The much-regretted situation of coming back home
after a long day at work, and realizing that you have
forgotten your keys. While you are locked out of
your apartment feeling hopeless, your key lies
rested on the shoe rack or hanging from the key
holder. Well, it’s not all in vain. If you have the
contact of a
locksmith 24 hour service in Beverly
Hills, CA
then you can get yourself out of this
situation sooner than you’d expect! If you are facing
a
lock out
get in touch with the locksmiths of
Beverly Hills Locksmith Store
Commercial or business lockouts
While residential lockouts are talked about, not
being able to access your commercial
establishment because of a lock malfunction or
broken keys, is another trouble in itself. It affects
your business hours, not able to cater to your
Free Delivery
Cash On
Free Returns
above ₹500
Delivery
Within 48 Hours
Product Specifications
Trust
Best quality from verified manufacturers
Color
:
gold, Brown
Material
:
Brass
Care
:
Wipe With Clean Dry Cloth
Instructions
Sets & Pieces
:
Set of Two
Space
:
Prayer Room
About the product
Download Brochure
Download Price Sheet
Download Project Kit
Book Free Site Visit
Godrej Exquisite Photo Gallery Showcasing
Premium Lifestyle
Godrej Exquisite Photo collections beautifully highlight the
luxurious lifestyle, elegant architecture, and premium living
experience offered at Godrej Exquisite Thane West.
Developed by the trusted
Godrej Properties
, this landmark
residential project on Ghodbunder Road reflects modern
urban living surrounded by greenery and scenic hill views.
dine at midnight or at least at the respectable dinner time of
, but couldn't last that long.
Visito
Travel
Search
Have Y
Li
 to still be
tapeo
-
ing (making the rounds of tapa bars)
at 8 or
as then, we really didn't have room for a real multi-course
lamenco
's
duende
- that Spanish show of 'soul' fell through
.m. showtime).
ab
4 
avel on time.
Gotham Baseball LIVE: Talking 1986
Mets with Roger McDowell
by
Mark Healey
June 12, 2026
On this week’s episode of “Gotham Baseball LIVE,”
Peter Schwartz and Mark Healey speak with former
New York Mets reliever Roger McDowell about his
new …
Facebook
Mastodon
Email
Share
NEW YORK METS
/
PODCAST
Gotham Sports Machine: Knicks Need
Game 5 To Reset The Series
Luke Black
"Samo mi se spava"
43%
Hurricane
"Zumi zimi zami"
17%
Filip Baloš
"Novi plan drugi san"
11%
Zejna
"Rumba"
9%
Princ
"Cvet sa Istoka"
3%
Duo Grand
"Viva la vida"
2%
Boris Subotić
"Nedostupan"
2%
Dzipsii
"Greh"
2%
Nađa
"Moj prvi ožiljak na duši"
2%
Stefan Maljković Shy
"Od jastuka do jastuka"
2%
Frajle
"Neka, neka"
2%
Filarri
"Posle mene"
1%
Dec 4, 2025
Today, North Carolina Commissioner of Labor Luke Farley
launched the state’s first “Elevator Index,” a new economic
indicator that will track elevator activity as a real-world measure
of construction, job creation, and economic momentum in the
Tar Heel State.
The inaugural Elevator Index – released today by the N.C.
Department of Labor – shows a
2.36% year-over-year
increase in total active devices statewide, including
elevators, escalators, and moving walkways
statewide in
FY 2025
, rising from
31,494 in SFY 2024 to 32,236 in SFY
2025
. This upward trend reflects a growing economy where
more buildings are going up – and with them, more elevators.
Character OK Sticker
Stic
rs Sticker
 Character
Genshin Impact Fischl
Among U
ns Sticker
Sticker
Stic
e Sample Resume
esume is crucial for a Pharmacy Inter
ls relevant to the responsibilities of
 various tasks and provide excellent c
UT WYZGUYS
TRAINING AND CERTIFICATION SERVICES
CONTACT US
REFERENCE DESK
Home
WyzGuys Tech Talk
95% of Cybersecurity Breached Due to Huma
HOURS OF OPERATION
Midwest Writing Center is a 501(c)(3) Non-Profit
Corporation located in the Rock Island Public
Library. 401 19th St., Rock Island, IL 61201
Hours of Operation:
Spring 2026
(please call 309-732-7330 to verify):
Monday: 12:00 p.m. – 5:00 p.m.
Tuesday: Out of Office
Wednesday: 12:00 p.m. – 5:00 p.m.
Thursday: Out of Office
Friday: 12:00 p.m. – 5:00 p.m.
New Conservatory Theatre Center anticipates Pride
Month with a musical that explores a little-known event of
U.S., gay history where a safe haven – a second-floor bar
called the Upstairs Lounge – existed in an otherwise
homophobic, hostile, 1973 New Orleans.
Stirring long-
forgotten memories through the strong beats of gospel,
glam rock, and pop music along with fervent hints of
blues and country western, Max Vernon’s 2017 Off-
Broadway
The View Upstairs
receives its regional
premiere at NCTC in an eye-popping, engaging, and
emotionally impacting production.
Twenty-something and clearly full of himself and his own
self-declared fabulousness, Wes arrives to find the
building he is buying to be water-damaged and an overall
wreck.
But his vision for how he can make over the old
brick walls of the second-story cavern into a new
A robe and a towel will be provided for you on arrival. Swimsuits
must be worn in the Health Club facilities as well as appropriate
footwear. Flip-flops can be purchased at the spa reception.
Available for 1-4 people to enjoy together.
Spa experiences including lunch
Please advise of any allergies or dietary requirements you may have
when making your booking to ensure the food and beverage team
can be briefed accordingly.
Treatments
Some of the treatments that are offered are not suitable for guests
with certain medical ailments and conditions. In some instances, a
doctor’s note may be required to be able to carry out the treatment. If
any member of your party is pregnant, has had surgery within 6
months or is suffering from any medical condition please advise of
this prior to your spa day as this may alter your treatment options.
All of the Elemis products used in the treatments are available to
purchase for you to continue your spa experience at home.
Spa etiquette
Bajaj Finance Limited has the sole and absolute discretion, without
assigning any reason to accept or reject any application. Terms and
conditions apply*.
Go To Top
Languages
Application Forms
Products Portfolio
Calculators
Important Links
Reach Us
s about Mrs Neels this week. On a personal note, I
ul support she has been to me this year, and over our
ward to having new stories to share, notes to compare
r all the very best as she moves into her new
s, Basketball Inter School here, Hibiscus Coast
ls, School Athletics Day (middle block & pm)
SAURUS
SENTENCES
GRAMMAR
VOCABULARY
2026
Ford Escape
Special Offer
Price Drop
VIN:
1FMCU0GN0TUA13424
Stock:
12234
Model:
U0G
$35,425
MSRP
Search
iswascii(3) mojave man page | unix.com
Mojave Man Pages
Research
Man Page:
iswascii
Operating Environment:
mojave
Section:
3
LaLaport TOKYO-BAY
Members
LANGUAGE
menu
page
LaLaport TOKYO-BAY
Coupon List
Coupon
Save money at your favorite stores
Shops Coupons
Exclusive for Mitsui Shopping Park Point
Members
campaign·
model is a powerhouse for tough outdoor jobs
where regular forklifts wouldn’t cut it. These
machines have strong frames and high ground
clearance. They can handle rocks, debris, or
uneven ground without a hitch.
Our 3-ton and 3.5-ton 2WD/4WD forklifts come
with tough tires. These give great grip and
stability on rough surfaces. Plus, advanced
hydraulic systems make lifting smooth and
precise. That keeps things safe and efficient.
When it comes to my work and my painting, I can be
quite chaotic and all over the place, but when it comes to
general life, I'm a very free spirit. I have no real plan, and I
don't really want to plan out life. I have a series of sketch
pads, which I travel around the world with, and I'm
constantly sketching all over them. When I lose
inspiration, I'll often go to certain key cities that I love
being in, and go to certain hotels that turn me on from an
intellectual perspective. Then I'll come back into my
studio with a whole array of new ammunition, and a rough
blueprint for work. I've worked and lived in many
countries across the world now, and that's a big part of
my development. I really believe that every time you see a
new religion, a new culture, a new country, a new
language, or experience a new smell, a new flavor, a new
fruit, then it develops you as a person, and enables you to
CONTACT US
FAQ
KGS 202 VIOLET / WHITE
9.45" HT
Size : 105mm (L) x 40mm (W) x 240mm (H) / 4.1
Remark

DIRECTIONS —
Give back every line of the listing where the word "Luke" shows up.

EXPECTED ANSWER —
Luke Black
Today, North Carolina Commissioner of Labor Luke Farley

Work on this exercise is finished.